▶ Work to complete
Can you return every line of text in the rows below, unchanged, leaving the pictures out?

▶ Rows from a dataset
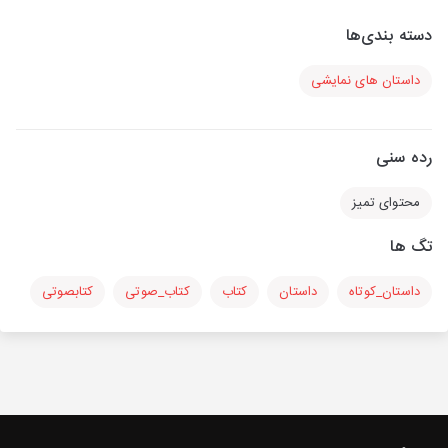
دسته بندی‌ها
داستان های نمایشی
رده سنی
محتوای تمیز
تگ ها
داستان_کوتاه
داستان
کتاب
کتاب_صوتی
کتابصوتی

▶ Exercise result
دسته بندی‌ها
داستان های نمایشی
رده سنی
محتوای تمیز
تگ ها
داستان_کوتاه
داستان
کتاب
کتاب_صوتی
کتابصوتی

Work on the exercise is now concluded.